(Beginning of Provided information)

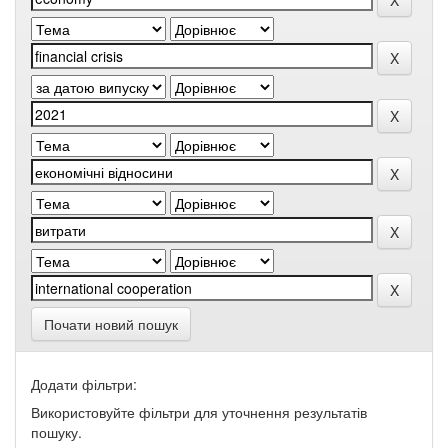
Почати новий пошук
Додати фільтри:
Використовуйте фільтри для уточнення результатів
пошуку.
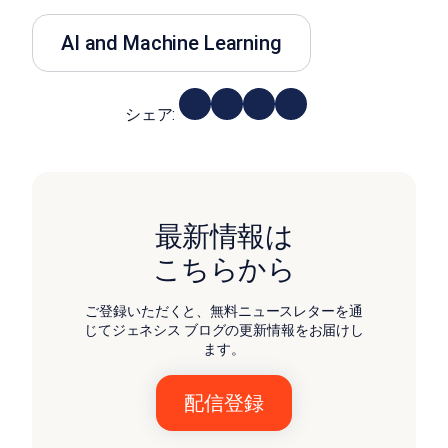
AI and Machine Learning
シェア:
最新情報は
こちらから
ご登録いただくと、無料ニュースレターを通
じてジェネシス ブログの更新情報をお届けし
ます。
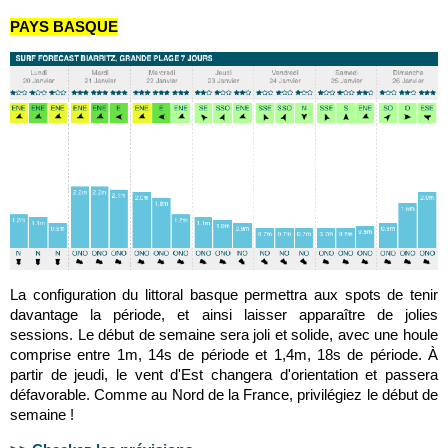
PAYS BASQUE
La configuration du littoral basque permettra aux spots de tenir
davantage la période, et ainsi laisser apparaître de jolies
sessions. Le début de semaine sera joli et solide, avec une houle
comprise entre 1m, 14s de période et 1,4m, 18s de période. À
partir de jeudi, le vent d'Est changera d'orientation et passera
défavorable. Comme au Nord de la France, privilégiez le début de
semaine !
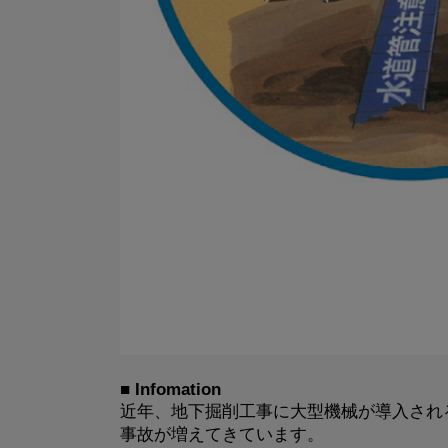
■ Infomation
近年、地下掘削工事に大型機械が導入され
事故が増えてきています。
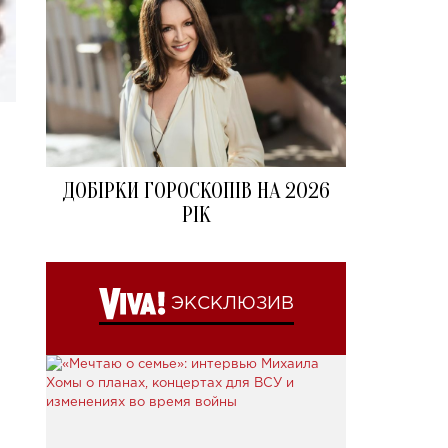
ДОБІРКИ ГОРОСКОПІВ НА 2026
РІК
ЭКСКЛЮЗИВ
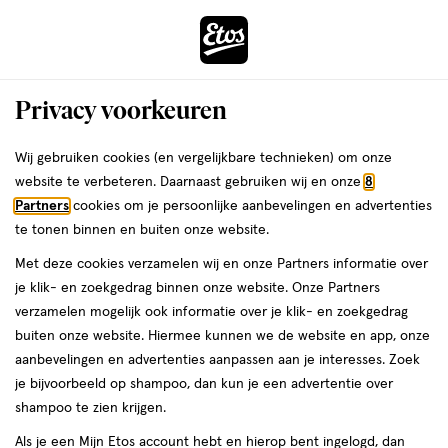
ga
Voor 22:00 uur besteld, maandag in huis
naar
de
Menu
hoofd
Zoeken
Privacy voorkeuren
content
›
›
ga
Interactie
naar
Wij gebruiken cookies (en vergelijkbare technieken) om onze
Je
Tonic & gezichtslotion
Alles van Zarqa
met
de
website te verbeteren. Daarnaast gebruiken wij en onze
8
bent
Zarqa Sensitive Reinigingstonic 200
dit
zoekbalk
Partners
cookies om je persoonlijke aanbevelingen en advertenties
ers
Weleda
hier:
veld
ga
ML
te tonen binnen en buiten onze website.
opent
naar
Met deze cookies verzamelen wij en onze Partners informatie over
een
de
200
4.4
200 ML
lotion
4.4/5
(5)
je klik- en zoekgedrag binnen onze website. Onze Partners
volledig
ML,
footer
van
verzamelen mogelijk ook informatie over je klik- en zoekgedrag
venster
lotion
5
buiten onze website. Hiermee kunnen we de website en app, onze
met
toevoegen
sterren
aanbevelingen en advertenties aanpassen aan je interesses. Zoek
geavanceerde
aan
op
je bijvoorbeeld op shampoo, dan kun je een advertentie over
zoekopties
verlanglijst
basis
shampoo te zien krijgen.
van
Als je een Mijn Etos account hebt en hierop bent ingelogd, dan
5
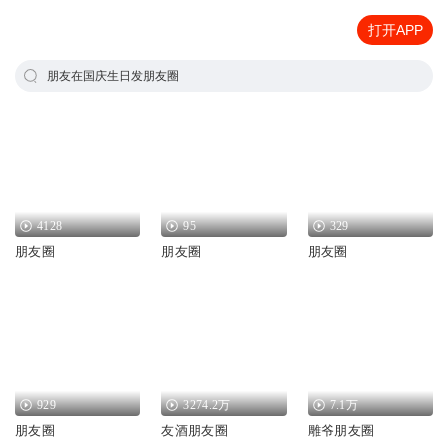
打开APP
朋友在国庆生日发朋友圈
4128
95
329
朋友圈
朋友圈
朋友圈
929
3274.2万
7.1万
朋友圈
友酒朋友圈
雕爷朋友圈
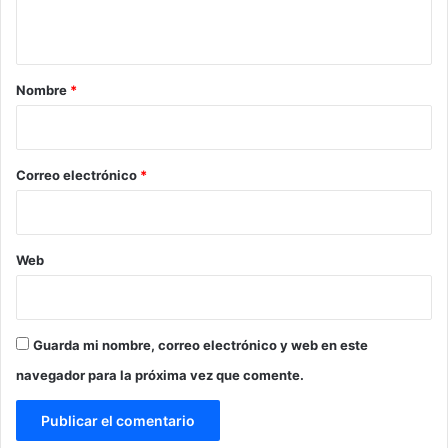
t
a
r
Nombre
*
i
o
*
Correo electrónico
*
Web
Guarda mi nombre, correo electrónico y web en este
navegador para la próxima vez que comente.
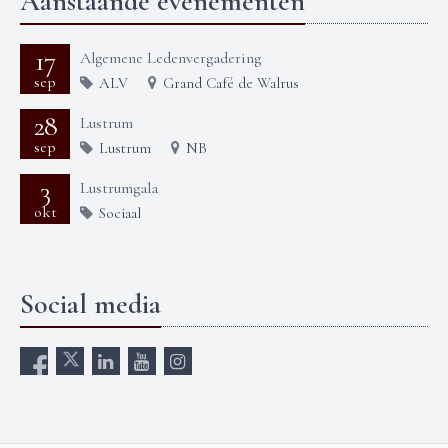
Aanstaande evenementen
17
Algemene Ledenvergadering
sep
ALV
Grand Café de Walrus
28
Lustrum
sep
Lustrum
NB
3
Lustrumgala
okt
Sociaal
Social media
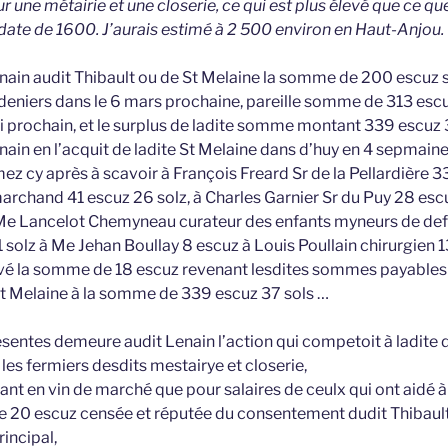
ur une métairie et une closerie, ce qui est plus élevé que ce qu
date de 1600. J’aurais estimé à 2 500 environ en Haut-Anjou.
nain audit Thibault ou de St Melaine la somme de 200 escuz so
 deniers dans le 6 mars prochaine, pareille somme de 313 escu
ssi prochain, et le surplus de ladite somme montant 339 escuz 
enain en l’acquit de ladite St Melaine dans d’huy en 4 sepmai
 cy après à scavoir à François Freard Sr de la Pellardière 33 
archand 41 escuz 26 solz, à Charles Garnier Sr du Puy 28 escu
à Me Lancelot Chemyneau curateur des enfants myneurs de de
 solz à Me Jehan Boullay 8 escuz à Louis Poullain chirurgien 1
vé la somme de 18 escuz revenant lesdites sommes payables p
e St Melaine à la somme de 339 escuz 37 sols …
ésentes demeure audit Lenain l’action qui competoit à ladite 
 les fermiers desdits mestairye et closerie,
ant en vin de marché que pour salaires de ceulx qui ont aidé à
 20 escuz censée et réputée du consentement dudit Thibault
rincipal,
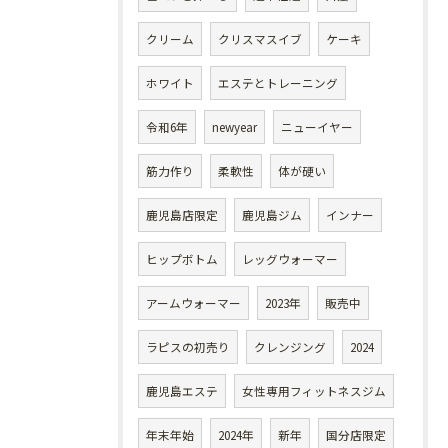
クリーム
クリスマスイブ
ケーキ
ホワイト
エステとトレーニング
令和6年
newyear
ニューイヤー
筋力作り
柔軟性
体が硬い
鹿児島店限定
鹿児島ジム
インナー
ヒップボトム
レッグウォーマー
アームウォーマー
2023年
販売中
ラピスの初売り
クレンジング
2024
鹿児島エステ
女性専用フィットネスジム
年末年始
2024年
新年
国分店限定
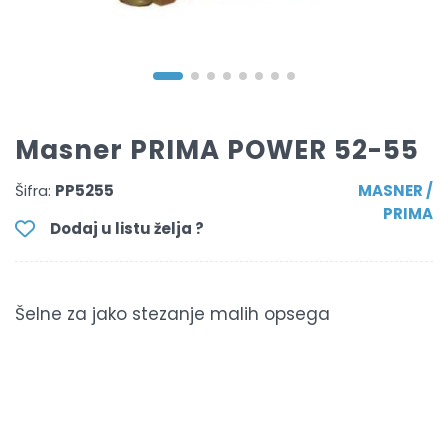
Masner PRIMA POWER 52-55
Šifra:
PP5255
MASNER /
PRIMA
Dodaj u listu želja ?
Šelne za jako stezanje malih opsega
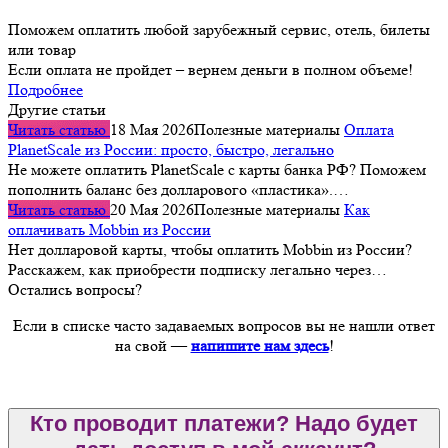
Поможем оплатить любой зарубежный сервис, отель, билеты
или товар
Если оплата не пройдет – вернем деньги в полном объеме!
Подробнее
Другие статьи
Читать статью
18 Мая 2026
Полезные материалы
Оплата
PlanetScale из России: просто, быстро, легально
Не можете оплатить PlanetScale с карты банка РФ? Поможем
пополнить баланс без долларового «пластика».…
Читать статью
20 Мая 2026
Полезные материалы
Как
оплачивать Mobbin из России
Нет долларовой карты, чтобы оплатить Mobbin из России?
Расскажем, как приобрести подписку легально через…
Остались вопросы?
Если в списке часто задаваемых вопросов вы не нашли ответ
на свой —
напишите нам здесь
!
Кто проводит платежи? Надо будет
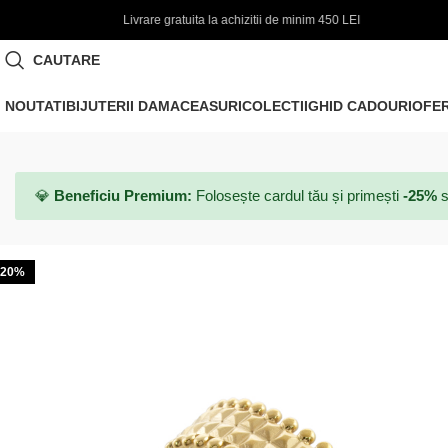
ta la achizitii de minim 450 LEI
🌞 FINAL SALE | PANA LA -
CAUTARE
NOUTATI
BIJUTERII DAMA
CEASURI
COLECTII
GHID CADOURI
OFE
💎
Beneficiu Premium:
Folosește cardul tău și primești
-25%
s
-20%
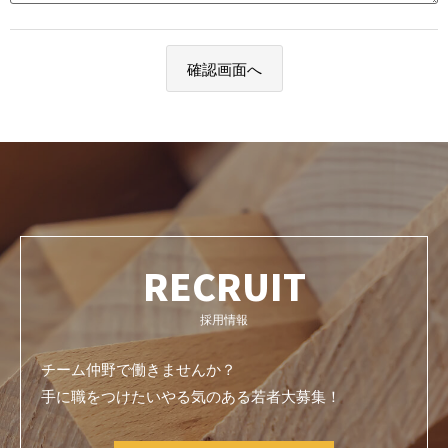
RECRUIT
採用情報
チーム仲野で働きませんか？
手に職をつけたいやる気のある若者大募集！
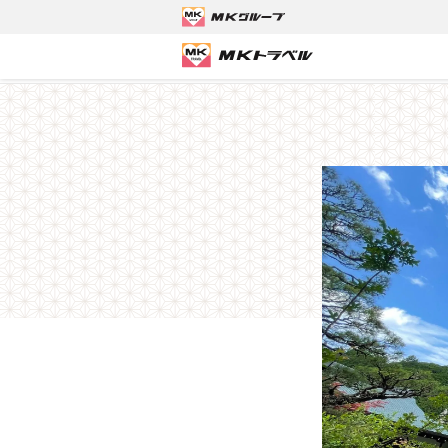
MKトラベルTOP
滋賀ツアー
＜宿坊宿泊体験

(End of Provided information)

# Directions for this task
Gather every line in the rows above that contains the word "verzamelen".

# Output for this task
Met deze cookies verzamelen wij en onze Partners informatie over
verzamelen mogelijk ook informatie over je klik- en zoekgedrag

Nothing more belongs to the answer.